AUFGABENSTELLUNG:
**a.** Übertrage den folgenden Satz aus der Quelle unten ins Englische: „Im Alter von sechs Jahren bekam sie ihren ersten Geigenunterricht.“
**b.** Beantworte mithilfe der Quelle unten diese Fragen:
(i) In welchen Regionen gewann das Forschungsgebiet vor etlichen Jahren an Bedeutung?
(ii) Welche Regel ergab sich offenbar bei den Forschungen?
(iii) Von wem ging der Drang zum Erlernen der Geige aus?
**c.** Entscheide für jede Aussage, ob sie mit der Quelle unten übereinstimmt. Antworte mit Ja oder Nein und zitiere die ausschlaggebenden Worte.
(i) Stirlings Eltern verwehrten ihr den Wunsch zunächst wegen der Kosten.
(ii) Bereiche, in denen die Überprüfung der Leistungsfähigkeit eher subjektiv ist, wurden weiter erforscht.
(iii) Mit dem Geigenunterricht begann Stirling im Alter von acht Jahren.

─── QUELLE

In Skandinavien und im englischen Sprachraum kam vor etlichen Jahren ein Forschungsgebiet zu größerer Bedeutung, welches die Frage zu beantworten sucht, warum einige Menschen Dinge können, die die meisten anderen nicht können. Dabei versuchte man den unfassbaren Faktor Begabung (Genetik) möglichst herauszunehmen!
Es gibt wohl viele 'Domänen' bei denen eine Überprüfung der 'Kompetenz' oder Leistungsfähigkeit eher arbiträr und subjektiv ist, diese Bereiche wurden nicht weiter verfolgt!
Offenbar ergab sich bei diesen Forschungen die 10 000 Stunden Regel. Ich halte diese für sehr gutes Klavierspiel für nicht ausreichend.
Das ganze Forschungsgebiet ist mit seiner Ausrichtung auf quantitative Faktoren (in den letzten Jahren wurde zunehmend auch der qualitative Aspekt wichtig) aktuell eher noch weniger aussagefähig! Was die Zukunft bringt wird man sehen!
 
Zuletzt bearbeitet:
Irgendwo las ich etwas von den Weichen, die im Elternhaus gestellt werden. Wenn ich dann aber so etwas lese, ist es wohl allein daran nicht festzumachen.

Im Alter von sechs Jahren bekam sie ihren ersten Geigenunterricht. Der Drang zum Erlernen dieses Instrumentes ging von Stirling selbst aus, ihre Eltern hatten ihr den Wunsch zunächst in Hinblick auf die anfallenden Kosten verwehrt.

──────
─── ERFASSTE DATEN

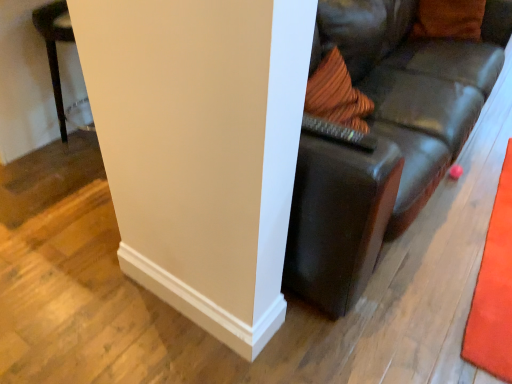
Question: From a real-world perspective, is leather couch at center physically located above or below orange carpet at right?

Choices:
 (A) below
 (B) above

Answer: (A)

Question: Is leather couch at center wider or thinner than orange carpet at right?

Choices:
 (A) thin
 (B) wide

Answer: (B)

Question: Based on their relative distances, which object is farther from the orange fabric pillow at upper right?

Choices:
 (A) orange carpet at right
 (B) leather couch at center
 (C) white smooth wall at center

Answer: (C)

Question: Based on their relative distances, which object is farther from the orange carpet at right?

──────

LÖSUNGEN:
**a.** At the age of six, she received her first violin lessons.

**b.**
(i) In Skandinavien und im englischen Sprachraum.
(ii) Die 10 000 Stunden Regel.
(iii) Von Stirling selbst.

**c.**
(i) Ja: „ihre Eltern hatten ihr den Wunsch zunächst in Hinblick auf die anfallenden Kosten verwehrt“
(ii) Nein: „diese Bereiche wurden nicht weiter verfolgt“
(iii) Nein: „Im Alter von sechs Jahren bekam sie ihren ersten Geigenunterricht.“